Task statement: Return every line of the entries below, reproducing each one character for character.

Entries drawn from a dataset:
-- -- --

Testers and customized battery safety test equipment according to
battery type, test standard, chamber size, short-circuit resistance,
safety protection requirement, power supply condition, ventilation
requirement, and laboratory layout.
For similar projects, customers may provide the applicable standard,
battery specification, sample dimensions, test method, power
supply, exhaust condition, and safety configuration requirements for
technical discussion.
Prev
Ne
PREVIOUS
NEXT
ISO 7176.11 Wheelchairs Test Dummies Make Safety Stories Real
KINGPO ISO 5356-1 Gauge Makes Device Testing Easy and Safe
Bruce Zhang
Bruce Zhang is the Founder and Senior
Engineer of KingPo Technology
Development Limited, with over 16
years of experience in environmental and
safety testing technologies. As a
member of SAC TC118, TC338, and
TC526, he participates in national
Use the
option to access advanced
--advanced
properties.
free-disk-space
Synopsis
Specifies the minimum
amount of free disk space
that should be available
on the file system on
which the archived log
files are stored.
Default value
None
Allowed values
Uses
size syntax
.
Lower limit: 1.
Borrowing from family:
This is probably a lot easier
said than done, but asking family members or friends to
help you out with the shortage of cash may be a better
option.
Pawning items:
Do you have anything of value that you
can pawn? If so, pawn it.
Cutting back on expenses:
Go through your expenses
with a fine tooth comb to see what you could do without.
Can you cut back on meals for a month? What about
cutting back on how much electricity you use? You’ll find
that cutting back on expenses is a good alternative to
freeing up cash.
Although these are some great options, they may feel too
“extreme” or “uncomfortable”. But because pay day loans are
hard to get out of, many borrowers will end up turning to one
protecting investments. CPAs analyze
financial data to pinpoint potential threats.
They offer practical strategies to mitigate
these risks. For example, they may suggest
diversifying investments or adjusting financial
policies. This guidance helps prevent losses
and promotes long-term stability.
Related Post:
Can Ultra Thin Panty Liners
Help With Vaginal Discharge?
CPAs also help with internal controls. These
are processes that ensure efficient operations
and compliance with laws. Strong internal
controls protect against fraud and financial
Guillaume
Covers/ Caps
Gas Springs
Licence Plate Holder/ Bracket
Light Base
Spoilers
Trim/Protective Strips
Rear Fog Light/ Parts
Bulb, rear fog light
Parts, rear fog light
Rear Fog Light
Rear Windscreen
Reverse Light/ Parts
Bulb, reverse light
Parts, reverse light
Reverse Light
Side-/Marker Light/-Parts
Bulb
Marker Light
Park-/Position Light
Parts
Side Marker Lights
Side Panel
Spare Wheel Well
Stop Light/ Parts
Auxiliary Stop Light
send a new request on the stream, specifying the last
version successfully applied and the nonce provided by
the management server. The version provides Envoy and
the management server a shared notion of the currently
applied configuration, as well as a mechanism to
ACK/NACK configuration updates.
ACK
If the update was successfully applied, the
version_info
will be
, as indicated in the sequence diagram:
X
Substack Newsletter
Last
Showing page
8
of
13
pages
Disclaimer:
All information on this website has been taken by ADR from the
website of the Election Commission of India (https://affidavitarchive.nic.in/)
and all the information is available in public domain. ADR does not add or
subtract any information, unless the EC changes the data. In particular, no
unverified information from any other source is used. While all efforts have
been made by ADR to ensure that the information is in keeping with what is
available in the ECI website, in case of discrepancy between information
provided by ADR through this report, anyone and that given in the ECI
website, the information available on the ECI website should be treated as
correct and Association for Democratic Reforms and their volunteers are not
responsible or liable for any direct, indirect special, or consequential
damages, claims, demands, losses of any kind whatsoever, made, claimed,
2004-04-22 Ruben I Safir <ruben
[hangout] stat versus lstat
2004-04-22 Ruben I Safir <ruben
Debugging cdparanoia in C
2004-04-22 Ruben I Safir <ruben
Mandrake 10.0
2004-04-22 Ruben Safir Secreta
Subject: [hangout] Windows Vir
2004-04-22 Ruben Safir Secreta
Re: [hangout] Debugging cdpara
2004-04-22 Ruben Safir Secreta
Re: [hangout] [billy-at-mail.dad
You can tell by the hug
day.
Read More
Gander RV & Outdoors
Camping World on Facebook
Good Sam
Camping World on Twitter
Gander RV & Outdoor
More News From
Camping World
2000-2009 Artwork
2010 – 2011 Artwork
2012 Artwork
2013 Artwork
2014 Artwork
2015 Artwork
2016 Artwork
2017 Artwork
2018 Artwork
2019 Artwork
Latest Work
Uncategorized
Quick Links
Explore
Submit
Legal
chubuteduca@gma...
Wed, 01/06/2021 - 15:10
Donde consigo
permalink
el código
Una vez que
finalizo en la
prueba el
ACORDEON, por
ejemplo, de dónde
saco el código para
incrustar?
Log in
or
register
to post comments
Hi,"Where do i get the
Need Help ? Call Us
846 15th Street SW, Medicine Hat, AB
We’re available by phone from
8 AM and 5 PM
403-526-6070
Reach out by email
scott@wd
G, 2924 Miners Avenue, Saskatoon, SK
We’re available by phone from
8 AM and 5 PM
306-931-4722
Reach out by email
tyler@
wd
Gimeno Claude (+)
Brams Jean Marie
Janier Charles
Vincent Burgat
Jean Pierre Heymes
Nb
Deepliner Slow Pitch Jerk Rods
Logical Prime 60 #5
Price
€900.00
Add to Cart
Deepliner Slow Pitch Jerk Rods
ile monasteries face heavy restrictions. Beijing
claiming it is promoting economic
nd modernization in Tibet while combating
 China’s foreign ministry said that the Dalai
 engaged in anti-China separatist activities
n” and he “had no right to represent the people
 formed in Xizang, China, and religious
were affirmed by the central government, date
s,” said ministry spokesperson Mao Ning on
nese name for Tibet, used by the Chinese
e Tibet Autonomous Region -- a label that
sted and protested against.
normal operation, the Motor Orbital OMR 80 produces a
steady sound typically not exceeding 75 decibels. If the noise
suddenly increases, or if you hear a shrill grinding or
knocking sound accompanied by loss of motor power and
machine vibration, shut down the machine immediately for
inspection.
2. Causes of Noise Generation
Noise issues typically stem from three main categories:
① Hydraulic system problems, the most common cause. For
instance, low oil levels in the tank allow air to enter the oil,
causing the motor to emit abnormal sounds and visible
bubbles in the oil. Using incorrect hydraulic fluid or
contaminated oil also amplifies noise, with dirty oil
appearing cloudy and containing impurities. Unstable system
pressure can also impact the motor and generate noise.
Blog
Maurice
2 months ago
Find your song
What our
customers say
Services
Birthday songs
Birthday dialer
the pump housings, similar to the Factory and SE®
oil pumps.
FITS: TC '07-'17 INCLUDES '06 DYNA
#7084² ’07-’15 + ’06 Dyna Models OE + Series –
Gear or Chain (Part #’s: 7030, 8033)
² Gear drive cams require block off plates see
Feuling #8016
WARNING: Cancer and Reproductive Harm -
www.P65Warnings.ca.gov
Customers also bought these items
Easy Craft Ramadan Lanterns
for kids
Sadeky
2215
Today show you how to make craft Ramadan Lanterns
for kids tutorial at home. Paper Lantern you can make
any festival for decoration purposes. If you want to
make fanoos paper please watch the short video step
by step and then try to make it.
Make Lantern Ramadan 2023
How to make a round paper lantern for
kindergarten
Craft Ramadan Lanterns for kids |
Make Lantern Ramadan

-- -- --

Result of the exercise:
Testers and customized battery safety test equipment according to
battery type, test standard, chamber size, short-circuit resistance,
safety protection requirement, power supply condition, ventilation
requirement, and laboratory layout.
For similar projects, customers may provide the applicable standard,
battery specification, sample dimensions, test method, power
supply, exhaust condition, and safety configuration requirements for
technical discussion.
Prev
Ne
PREVIOUS
NEXT
ISO 7176.11 Wheelchairs Test Dummies Make Safety Stories Real
KINGPO ISO 5356-1 Gauge Makes Device Testing Easy and Safe
Bruce Zhang
Bruce Zhang is the Founder and Senior
Engineer of KingPo Technology
Development Limited, with over 16
years of experience in environmental and
safety testing technologies. As a
member of SAC TC118, TC338, and
TC526, he participates in national
Use the
option to access advanced
--advanced
properties.
free-disk-space
Synopsis
Specifies the minimum
amount of free disk space
that should be available
on the file system on
which the archived log
files are stored.
Default value
None
Allowed values
Uses
size syntax
.
Lower limit: 1.
Borrowing from family:
This is probably a lot easier
said than done, but asking family members or friends to
help you out with the shortage of cash may be a better
option.
Pawning items:
Do you have anything of value that you
can pawn? If so, pawn it.
Cutting back on expenses:
Go through your expenses
with a fine tooth comb to see what you could do without.
Can you cut back on meals for a month? What about
cutting back on how much electricity you use? You’ll find
that cutting back on expenses is a good alternative to
freeing up cash.
Although these are some great options, they may feel too
“extreme” or “uncomfortable”. But because pay day loans are
hard to get out of, many borrowers will end up turning to one
protecting investments. CPAs analyze
financial data to pinpoint potential threats.
They offer practical strategies to mitigate
these risks. For example, they may suggest
diversifying investments or adjusting financial
policies. This guidance helps prevent losses
and promotes long-term stability.
Related Post:
Can Ultra Thin Panty Liners
Help With Vaginal Discharge?
CPAs also help with internal controls. These
are processes that ensure efficient operations
and compliance with laws. Strong internal
controls protect against fraud and financial
Guillaume
Covers/ Caps
Gas Springs
Licence Plate Holder/ Bracket
Light Base
Spoilers
Trim/Protective Strips
Rear Fog Light/ Parts
Bulb, rear fog light
Parts, rear fog light
Rear Fog Light
Rear Windscreen
Reverse Light/ Parts
Bulb, reverse light
Parts, reverse light
Reverse Light
Side-/Marker Light/-Parts
Bulb
Marker Light
Park-/Position Light
Parts
Side Marker Lights
Side Panel
Spare Wheel Well
Stop Light/ Parts
Auxiliary Stop Light
send a new request on the stream, specifying the last
version successfully applied and the nonce provided by
the management server. The version provides Envoy and
the management server a shared notion of the currently
applied configuration, as well as a mechanism to
ACK/NACK configuration updates.
ACK
If the update was successfully applied, the
version_info
will be
, as indicated in the sequence diagram:
X
Substack Newsletter
Last
Showing page
8
of
13
pages
Disclaimer:
All information on this website has been taken by ADR from the
website of the Election Commission of India (https://affidavitarchive.nic.in/)
and all the information is available in public domain. ADR does not add or
subtract any information, unless the EC changes the data. In particular, no
unverified information from any other source is used. While all efforts have
been made by ADR to ensure that the information is in keeping with what is
available in the ECI website, in case of discrepancy between information
provided by ADR through this report, anyone and that given in the ECI
website, the information available on the ECI website should be treated as
correct and Association for Democratic Reforms and their volunteers are not
responsible or liable for any direct, indirect special, or consequential
damages, claims, demands, losses of any kind whatsoever, made, claimed,
2004-04-22 Ruben I Safir <ruben
[hangout] stat versus lstat
2004-04-22 Ruben I Safir <ruben
Debugging cdparanoia in C
2004-04-22 Ruben I Safir <ruben
Mandrake 10.0
2004-04-22 Ruben Safir Secreta
Subject: [hangout] Windows Vir
2004-04-22 Ruben Safir Secreta
Re: [hangout] Debugging cdpara
2004-04-22 Ruben Safir Secreta
Re: [hangout] [billy-at-mail.dad
You can tell by the hug
day.
Read More
Gander RV & Outdoors
Camping World on Facebook
Good Sam
Camping World on Twitter
Gander RV & Outdoor
More News From
Camping World
2000-2009 Artwork
2010 – 2011 Artwork
2012 Artwork
2013 Artwork
2014 Artwork
2015 Artwork
2016 Artwork
2017 Artwork
2018 Artwork
2019 Artwork
Latest Work
Uncategorized
Quick Links
Explore
Submit
Legal
chubuteduca@gma...
Wed, 01/06/2021 - 15:10
Donde consigo
permalink
el código
Una vez que
finalizo en la
prueba el
ACORDEON, por
ejemplo, de dónde
saco el código para
incrustar?
Log in
or
register
to post comments
Hi,"Where do i get the
Need Help ? Call Us
846 15th Street SW, Medicine Hat, AB
We’re available by phone from
8 AM and 5 PM
403-526-6070
Reach out by email
scott@wd
G, 2924 Miners Avenue, Saskatoon, SK
We’re available by phone from
8 AM and 5 PM
306-931-4722
Reach out by email
tyler@
wd
Gimeno Claude (+)
Brams Jean Marie
Janier Charles
Vincent Burgat
Jean Pierre Heymes
Nb
Deepliner Slow Pitch Jerk Rods
Logical Prime 60 #5
Price
€900.00
Add to Cart
Deepliner Slow Pitch Jerk Rods
ile monasteries face heavy restrictions. Beijing
claiming it is promoting economic
nd modernization in Tibet while combating
 China’s foreign ministry said that the Dalai
 engaged in anti-China separatist activities
n” and he “had no right to represent the people
 formed in Xizang, China, and religious
were affirmed by the central government, date
s,” said ministry spokesperson Mao Ning on
nese name for Tibet, used by the Chinese
e Tibet Autonomous Region -- a label that
sted and protested against.
normal operation, the Motor Orbital OMR 80 produces a
steady sound typically not exceeding 75 decibels. If the noise
suddenly increases, or if you hear a shrill grinding or
knocking sound accompanied by loss of motor power and
machine vibration, shut down the machine immediately for
inspection.
2. Causes of Noise Generation
Noise issues typically stem from three main categories:
① Hydraulic system problems, the most common cause. For
instance, low oil levels in the tank allow air to enter the oil,
causing the motor to emit abnormal sounds and visible
bubbles in the oil. Using incorrect hydraulic fluid or
contaminated oil also amplifies noise, with dirty oil
appearing cloudy and containing impurities. Unstable system
pressure can also impact the motor and generate noise.
Blog
Maurice
2 months ago
Find your song
What our
customers say
Services
Birthday songs
Birthday dialer
the pump housings, similar to the Factory and SE®
oil pumps.
FITS: TC '07-'17 INCLUDES '06 DYNA
#7084² ’07-’15 + ’06 Dyna Models OE + Series –
Gear or Chain (Part #’s: 7030, 8033)
² Gear drive cams require block off plates see
Feuling #8016
WARNING: Cancer and Reproductive Harm -
www.P65Warnings.ca.gov
Customers also bought these items
Easy Craft Ramadan Lanterns
for kids
Sadeky
2215
Today show you how to make craft Ramadan Lanterns
for kids tutorial at home. Paper Lantern you can make
any festival for decoration purposes. If you want to
make fanoos paper please watch the short video step
by step and then try to make it.
Make Lantern Ramadan 2023
How to make a round paper lantern for
kindergarten
Craft Ramadan Lanterns for kids |
Make Lantern Ramadan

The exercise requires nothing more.